* TASK DESCRIPTION
According to the text below on the Genomic Pipeline Management System, which two technologies back its private cloud?

* EXCERPT PROVIDED

*** Block opens ***

Genomic Pipeline Management System (GPMS)

Contributor

Caylin Hickey

Genomic Pipeline Management System (GPMS)

Genomics Processing at University of Kentucky Healthcare

With the recent development of next-generation sequencing (NGS,) more institutions are looking to leverage genomic sequencing for both academic research purposes as well as clinical cancer diagnostic assistance. In clinical applications, this can take the form of pipelines which translate some or all of the process by which raw base call images are used to generate annotated variant caller files for bioinformaticists to provide diagnostic to the medical community. For this work, we describe the control framework used to manage this workflow for our clinical operations. The complex, multifaceted computational requirements of NGS require large amounts of processing power while also working on tightly controlled, mostly contained processes. As such, this system lends itself well to cloud computing infrastructure in which resources can be allocated as required. For our work, this has taken the form of both a private cloud, backed by OpenStack and Ceph, as well as the public cloud (Amazon Web Services) using encrypted architecture. Additionally, as the work must be reproducible, we leverage Docker [1] application containerization to precisely control the processing environment. Finally, we also leverage the [BagIt](https://tools.ietf.org/html/draft-kunze-bagit-17 “BagIt”) [2] specification for archiving data developed by the Library of Congress. We collectively refer to this system as the Genomic Processing Management System (GPMS.) ### Bioinformatics Processing Components Even before considering the computational requirements needed to store, transmit, and process genomic sample data, one must realize said processing in NGS requires a complex set of tools incorporating data from different reference sets and processing tools which must be customized for each individual panel being analyzed. At UK Healthcare, we have validated a number of panels for clinical analysis, including:
– Solid Tumor Panel – 198 genes to identify somatic variants in solid tumors
– Hematologic Panel – 97 genes to identify somatic variants in myeloid malignancies
– Cardiology Panel – 203 genes with known associations to a number of heart-related malformations such as cardiomyopathies, arrhythmias, aortopathies, etc. To process these panels, we leverage a number of commercial and open-source tools which have been tuned to minimize turn-around time while guaranteeing accurate results, including the Broad Institute’s Genomic Analysis Toolkit (GATK,) Novocraft’s NovoAlign and NovoSort, Sanger’s Pindel, and Ensembl’s Variant Effect Predictor (VEP.) Additionally, a number of variant annotation databases are curated by our department such that custom annotations can be provided in the detailed analysis. In order to ensure accurate and repeatable results. These tools are packaged into scripted Docker containers which guarantee the same execution layer on each machine used for processing. Docker provides operating-system-level virtualization which isolates the running code inside a thinly-provisioned container which delivers applications, not hardware like virtual machines. ### Leveraged Cloud Infrastructure Many facets of cloud infrastructure are available through the various cloud providers. In building/migrating this processing system, a number of said systems were utilized to diversify the management of various pieces of the process to systems better equipped to handle them (active computational hardware versus redundant storage systems versus highly connected shared storage systems for example.) Here we give a brief overview of the systems that were used.

Services utilized in AWS as well as the data paths used to transfer data between stages of processing
Identity and Access Management (IAM) – IAM allows for the generation of account-linked AWS keys (key and secret pairs) which allow for specific access to one or more services in AWS for the account to which they are linked. Individual keys have been generated to tightly control access to the subsequent systems from both GPMS agents and external users/programs.

*** Block closes ***

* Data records
*** Block opens ***

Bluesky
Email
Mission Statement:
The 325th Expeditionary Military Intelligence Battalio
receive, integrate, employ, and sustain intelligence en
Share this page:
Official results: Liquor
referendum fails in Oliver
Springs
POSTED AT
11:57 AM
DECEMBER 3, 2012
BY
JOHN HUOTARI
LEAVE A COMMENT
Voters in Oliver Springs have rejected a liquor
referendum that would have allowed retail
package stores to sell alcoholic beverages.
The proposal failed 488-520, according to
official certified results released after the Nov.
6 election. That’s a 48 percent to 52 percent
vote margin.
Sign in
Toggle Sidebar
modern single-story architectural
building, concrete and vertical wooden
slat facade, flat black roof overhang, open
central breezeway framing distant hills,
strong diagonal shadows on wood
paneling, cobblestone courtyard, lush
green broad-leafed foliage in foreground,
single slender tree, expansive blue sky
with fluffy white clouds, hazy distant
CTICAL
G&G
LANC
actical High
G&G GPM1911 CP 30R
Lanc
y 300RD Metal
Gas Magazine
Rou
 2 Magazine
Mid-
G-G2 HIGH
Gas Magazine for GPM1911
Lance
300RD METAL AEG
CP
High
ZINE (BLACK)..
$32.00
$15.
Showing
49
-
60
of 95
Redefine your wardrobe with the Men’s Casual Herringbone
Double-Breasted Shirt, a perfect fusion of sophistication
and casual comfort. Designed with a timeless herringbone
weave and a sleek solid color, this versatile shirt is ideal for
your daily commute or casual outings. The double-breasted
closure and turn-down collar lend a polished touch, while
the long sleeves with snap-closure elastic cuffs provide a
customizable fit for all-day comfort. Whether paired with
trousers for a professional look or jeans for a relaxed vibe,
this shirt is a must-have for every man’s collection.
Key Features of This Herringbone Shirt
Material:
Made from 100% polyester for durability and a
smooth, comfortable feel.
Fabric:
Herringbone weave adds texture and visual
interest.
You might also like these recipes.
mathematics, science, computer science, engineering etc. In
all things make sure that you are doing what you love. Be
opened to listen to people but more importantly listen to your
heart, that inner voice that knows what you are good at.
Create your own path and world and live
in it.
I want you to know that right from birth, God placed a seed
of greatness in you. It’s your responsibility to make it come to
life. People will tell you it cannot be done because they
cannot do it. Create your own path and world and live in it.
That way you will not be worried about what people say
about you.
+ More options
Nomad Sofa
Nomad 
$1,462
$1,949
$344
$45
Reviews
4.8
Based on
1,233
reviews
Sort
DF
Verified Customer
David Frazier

*** Block closes ***
*** Block opens ***

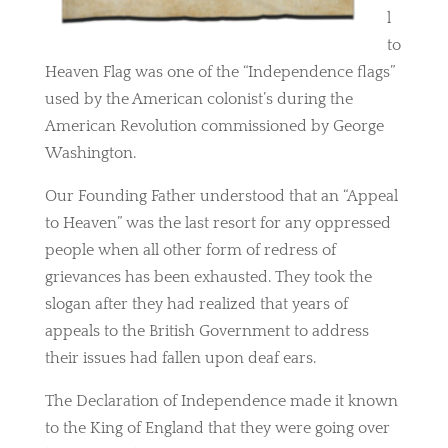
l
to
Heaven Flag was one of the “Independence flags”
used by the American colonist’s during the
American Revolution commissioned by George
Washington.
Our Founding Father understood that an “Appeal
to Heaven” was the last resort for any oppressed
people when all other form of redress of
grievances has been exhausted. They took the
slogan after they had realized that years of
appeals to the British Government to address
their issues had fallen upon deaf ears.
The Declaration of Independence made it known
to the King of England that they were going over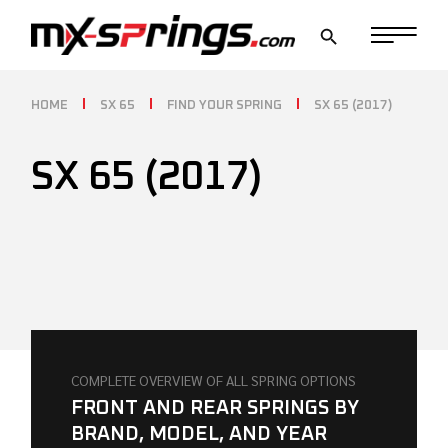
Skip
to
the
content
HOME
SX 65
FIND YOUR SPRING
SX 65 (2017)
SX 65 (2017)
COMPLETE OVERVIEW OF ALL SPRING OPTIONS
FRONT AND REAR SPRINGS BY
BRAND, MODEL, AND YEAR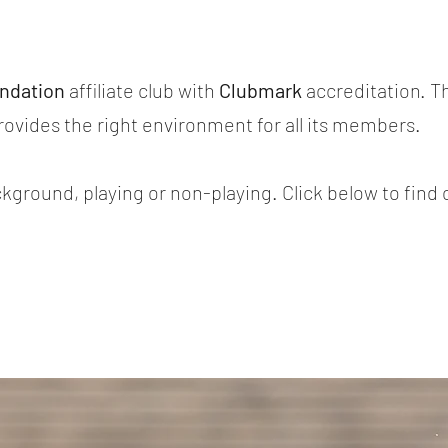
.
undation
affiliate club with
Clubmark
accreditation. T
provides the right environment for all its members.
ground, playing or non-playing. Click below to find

*** Block closes ***
*** Block opens ***

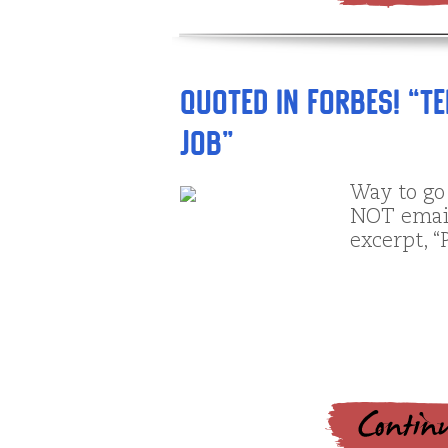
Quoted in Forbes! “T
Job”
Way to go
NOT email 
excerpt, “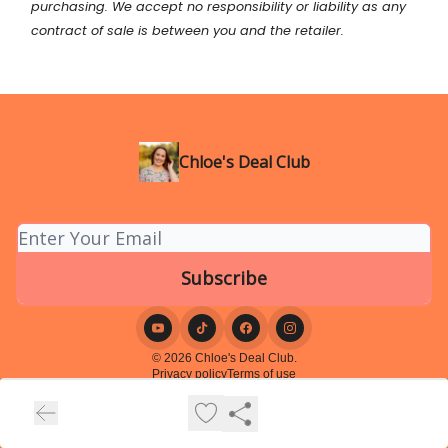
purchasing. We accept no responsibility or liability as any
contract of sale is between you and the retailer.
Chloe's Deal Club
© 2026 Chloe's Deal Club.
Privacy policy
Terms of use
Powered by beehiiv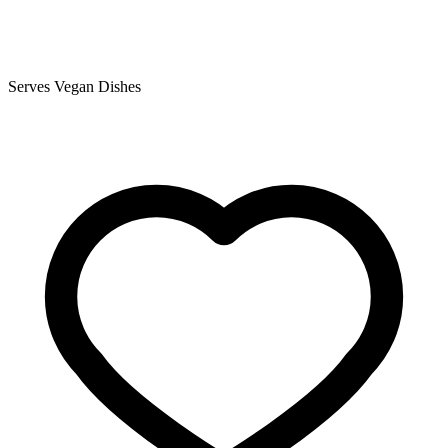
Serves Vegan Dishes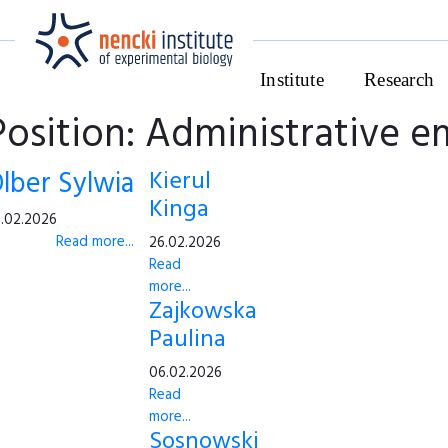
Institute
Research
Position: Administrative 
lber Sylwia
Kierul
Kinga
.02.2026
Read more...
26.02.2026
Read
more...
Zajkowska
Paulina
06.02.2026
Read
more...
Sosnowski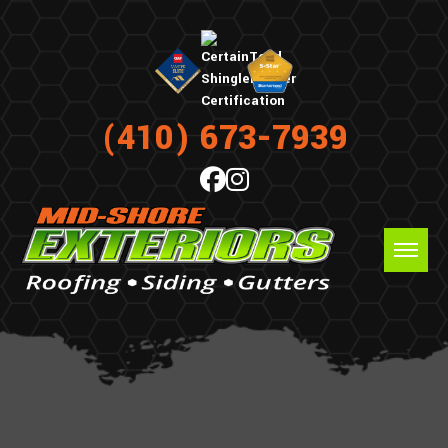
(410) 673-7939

*** Block closes ***

* WRITTEN RESPONSE
OpenStack and Ceph.